Outside of the fundraiser, Biden didn't stop to speak to the gaggle of journalists. Asked for comment on Trump's recent call for China and Ukraine to investigate Biden for alleged improprieties related to the corporate connections of his son, Hunter Biden, the former vice president uttered that he doesn't listen much to what the president has to say before swiftly departing in a black SUV. No evidence of any impropriety has emerged related to the Bidens' activities in China and accusations related to the Ukraine controversy were previously debunked.
Nanci Nishimura, a donor who attended the fundraiser at Evvia, said that she was inspired by Biden's speech.

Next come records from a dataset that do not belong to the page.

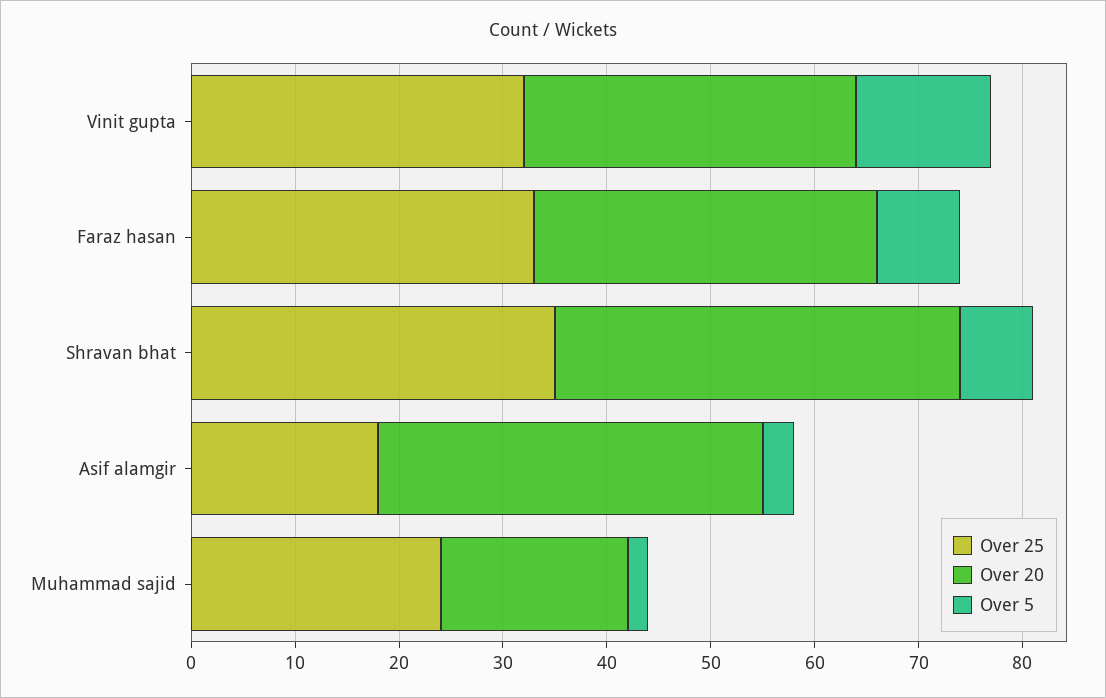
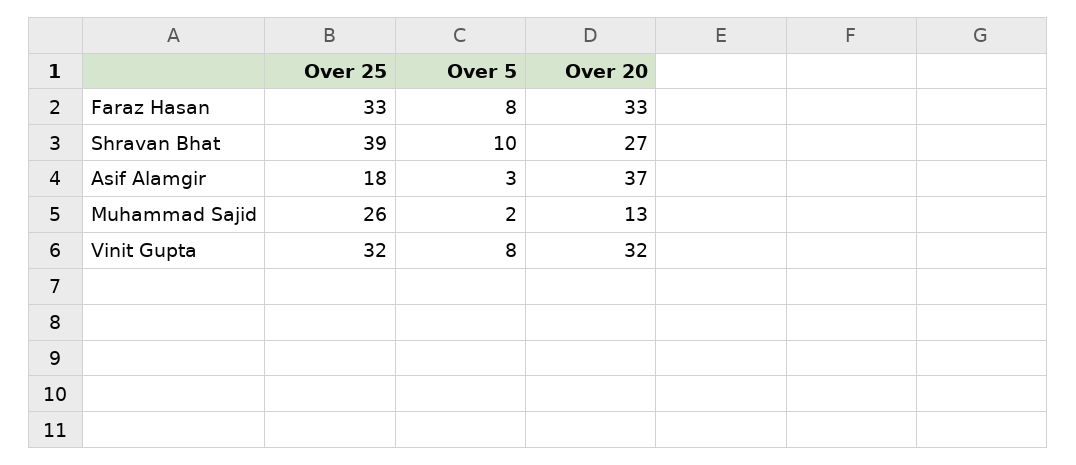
  {
    "Over 25": {
      "Vinit gupta": 32,
      "Faraz hasan": 33,
-     "Shravan bhat": 35,
+     "Shravan bhat": 39,
      "Asif alamgir": 18,
-     "Muhammad sajid": 24
+     "Muhammad sajid": 26
    },
    "Over 20": {
      "Vinit gupta": 32,
      "Faraz hasan": 33,
-     "Shravan bhat": 39,
+     "Shravan bhat": 27,
      "Asif alamgir": 37,
-     "Muhammad sajid": 18
+     "Muhammad sajid": 13
    },
    "Over 5": {
-     "Vinit gupta": 13,
+     "Vinit gupta": 8,
      "Faraz hasan": 8,
-     "Shravan bhat": 7,
+     "Shravan bhat": 10,
      "Asif alamgir": 3,
      "Muhammad sajid": 2
    }
  }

He talked about raising up the nation, she said.
Real estate magnate and fundraiser co-host George Marcus, owner of Evvia Estiatorio and a big donor for the campaigns of former Democratic presidential nominee Hillary Clinton and former President Barack Obama, described Biden as "probably the most sterling individual that we could imagine would occupy the office of the White House."
Michelle Kraus, a tech executive and Democratic operative who also co-hosted the fundraiser, said she was also inspired by Biden.
"He's the real deal. It's heartwarming to see somebody so prepared and ready to land on his feet," she said.
One of the most memorable moments that showed Biden's connection with regular folk was when Marcus, invited the 25 to 30 restaurant staff members who had served and cooked for the fundraiser to come out. Biden greeted them warmly, Kraus said.
Biden raised $15.2 million in the third quarter, bumping his campaign total to $36.7 million since launching his bid for the presidency in May during the second quarter. A full 98% of all donations were from donors contributing $200 or less, his campaign announced Thursday. Teachers were the bulk of the donors. Biden's campaign does not accept donations from federally funded lobbyists and corporate PACs.
"Today's fundraising totals put the campaign in a strong position as we enter the fall. The question any campaign faces at this point is whether or not you have the resources to compete in early states and sustain your efforts beyond. Our campaign unequivocally does and builds on our strength each week," said Greg Schultz, campaign manager of Biden's presidential campaign.
Thursday's fundraiser in Palo Alto was hosted by U.S. Ambassador to Belgium Denise Bauer in addition to notable local figures, including Dashboard Technology President Wade Randlett and his wife, Lorna, and tech executive Michelle Kraus.
Biden arrived at Evvia Estiatorio at about 1:30 p.m. and departed Palo Alto shortly before 3 p.m. He was scheduled to attend two fundraisers in San Francisco on Thursday evening, including one hosted by U.S. Sen. Dianne Feinstein and her husband, Richard Blum.